[EXERCISE GOAL] Your task is to find every line of the data that holds the string "Total" and copy it.

[SUPPLIED DATA]

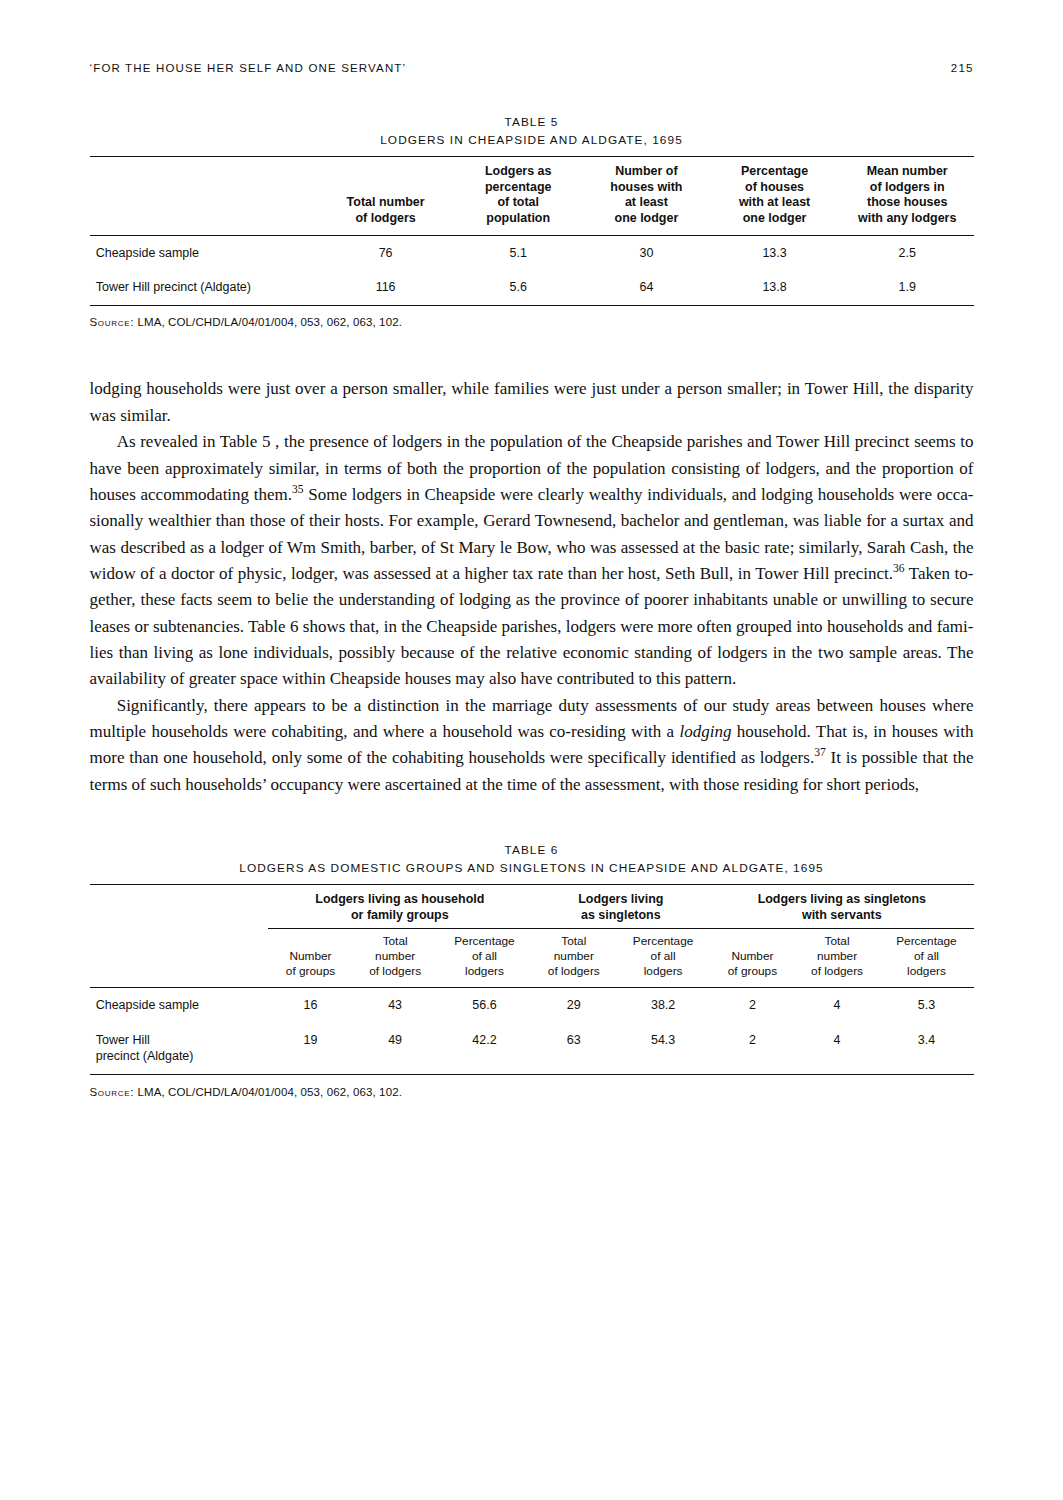‘For the House Her Self and One Servant’ 215
Table 5 Lodgers in Cheapside and Aldgate, 1695
| | Total number of lodgers | Lodgers as percentage of total population | Number of houses with at least one lodger | Percentage of houses with at least one lodger | Mean number of lodgers in those houses with any lodgers |
| --- | --- | --- | --- | --- | --- |
| Cheapside sample | 76 | 5.1 | 30 | 13.3 | 2.5 |
| Tower Hill precinct (Aldgate) | 116 | 5.6 | 64 | 13.8 | 1.9 |
Source: LMA, COL/CHD/LA/04/01/004, 053, 062, 063, 102.
lodging households were just over a person smaller, while families were just under a person smaller; in Tower Hill, the disparity was similar.
As revealed in Table 5 , the presence of lodgers in the population of the Cheapside parishes and Tower Hill precinct seems to have been approximately similar, in terms of both the proportion of the population consisting of lodgers, and the proportion of houses accommodating them.35 Some lodgers in Cheapside were clearly wealthy individuals, and lodging households were occasionally wealthier than those of their hosts. For example, Gerard Townesend, bachelor and gentleman, was liable for a surtax and was described as a lodger of Wm Smith, barber, of St Mary le Bow, who was assessed at the basic rate; similarly, Sarah Cash, the widow of a doctor of physic, lodger, was assessed at a higher tax rate than her host, Seth Bull, in Tower Hill precinct.36 Taken together, these facts seem to belie the understanding of lodging as the province of poorer inhabitants unable or unwilling to secure leases or subtenancies. Table 6 shows that, in the Cheapside parishes, lodgers were more often grouped into households and families than living as lone individuals, possibly because of the relative economic standing of lodgers in the two sample areas. The availability of greater space within Cheapside houses may also have contributed to this pattern.
Significantly, there appears to be a distinction in the marriage duty assessments of our study areas between houses where multiple households were cohabiting, and where a household was co-residing with a lodging household. That is, in houses with more than one household, only some of the cohabiting households were specifically identified as lodgers.37 It is possible that the terms of such households’ occupancy were ascertained at the time of the assessment, with those residing for short periods,
Table 6 Lodgers as domestic groups and singletons in Cheapside and Aldgate, 1695
| | Lodgers living as household or family groups | Lodgers living as singletons | Lodgers living as singletons with servants |
| --- | --- | --- | --- |
| | Number of groups | Total number of lodgers | Percentage of all lodgers | Total number of lodgers | Percentage of all lodgers | Number of groups | Total number of lodgers | Percentage of all lodgers |
| Cheapside sample | 16 | 43 | 56.6 | 29 | 38.2 | 2 | 4 | 5.3 |
| Tower Hill precinct (Aldgate) | 19 | 49 | 42.2 | 63 | 54.3 | 2 | 4 | 3.4 |
Source: LMA, COL/CHD/LA/04/01/004, 053, 062, 063, 102.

[RESULT OF THIS TASK]
| | Total number of lodgers | Lodgers as percentage of total population | Number of houses with at least one lodger | Percentage of houses with at least one lodger | Mean number of lodgers in those houses with any lodgers |
| | Number of groups | Total number of lodgers | Percentage of all lodgers | Total number of lodgers | Percentage of all lodgers | Number of groups | Total number of lodgers | Percentage of all lodgers |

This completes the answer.